> Required work
Output each line of the data below exactly, omitting any image.

Point correspondence tracking data
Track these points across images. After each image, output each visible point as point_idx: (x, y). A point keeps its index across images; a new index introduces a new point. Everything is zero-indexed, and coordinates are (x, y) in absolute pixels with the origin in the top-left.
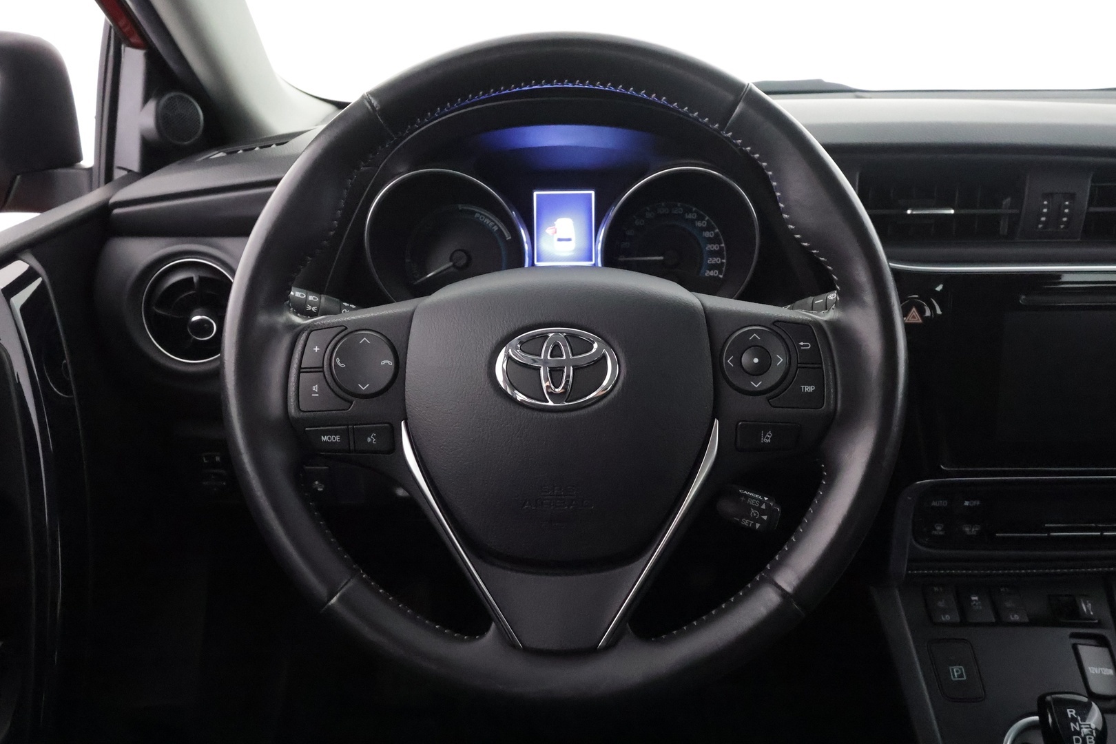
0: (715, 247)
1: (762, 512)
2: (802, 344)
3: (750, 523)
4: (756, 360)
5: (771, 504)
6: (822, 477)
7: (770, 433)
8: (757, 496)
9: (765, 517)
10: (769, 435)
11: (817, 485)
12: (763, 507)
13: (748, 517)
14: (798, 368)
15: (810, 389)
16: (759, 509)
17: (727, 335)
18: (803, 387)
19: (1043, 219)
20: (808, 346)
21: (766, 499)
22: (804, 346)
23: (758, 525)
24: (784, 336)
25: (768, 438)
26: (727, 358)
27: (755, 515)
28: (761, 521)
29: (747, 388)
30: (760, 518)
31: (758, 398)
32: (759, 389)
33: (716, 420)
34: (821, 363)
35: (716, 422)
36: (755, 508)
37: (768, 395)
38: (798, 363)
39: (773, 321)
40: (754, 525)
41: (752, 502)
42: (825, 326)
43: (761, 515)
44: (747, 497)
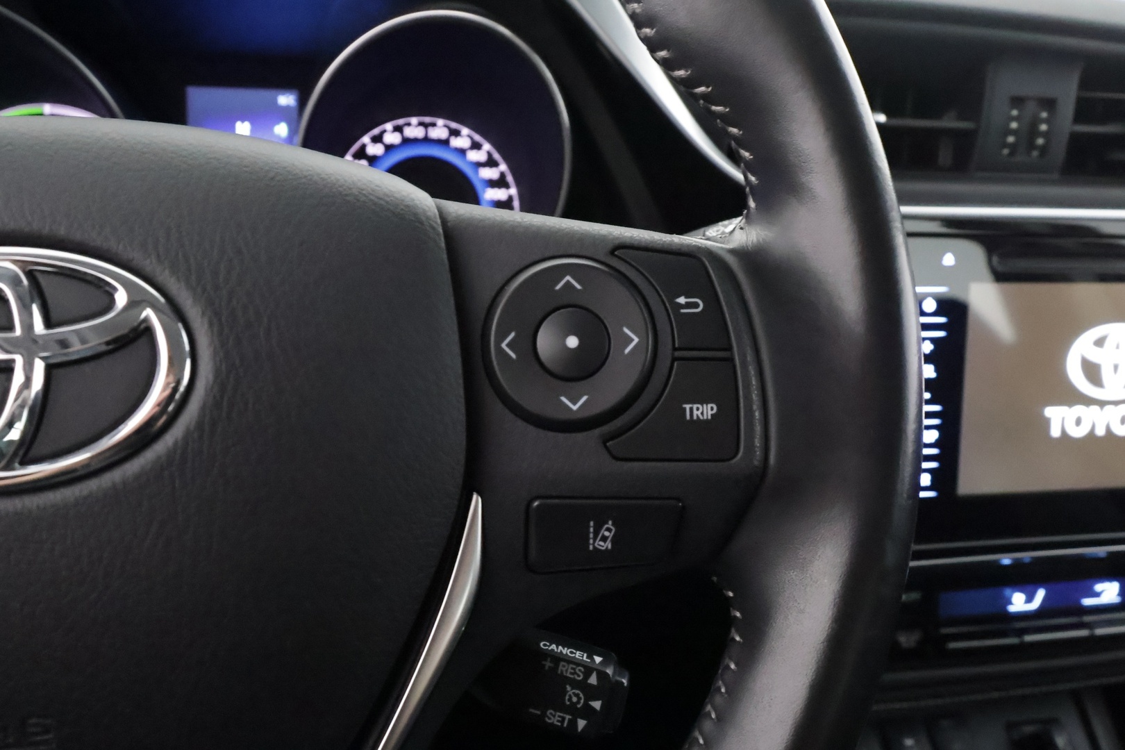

> Reply to the exercise
Track these points across images. After each image, output each visible point as point_idx: (x, y). A point keeps its index across images; a new index introduces a new point. Everything is zero-indexed, and coordinates are (x, y) in absolute pixels with the origin in the top-left.
0: (715, 247)
1: (762, 512)
2: (802, 344)
3: (750, 523)
4: (756, 360)
5: (771, 504)
6: (822, 477)
7: (770, 433)
8: (757, 496)
9: (765, 517)
10: (769, 435)
11: (817, 485)
12: (763, 507)
13: (748, 517)
14: (798, 368)
15: (810, 389)
16: (759, 509)
17: (727, 335)
18: (803, 387)
19: (1043, 219)
20: (808, 346)
21: (766, 499)
22: (804, 346)
23: (758, 525)
24: (784, 336)
25: (768, 438)
26: (727, 358)
27: (755, 515)
28: (761, 521)
29: (747, 388)
30: (760, 518)
31: (758, 398)
32: (759, 389)
33: (716, 420)
34: (821, 363)
35: (716, 422)
36: (755, 508)
37: (768, 395)
38: (798, 363)
39: (773, 321)
40: (754, 525)
41: (752, 502)
42: (825, 326)
43: (761, 515)
44: (747, 497)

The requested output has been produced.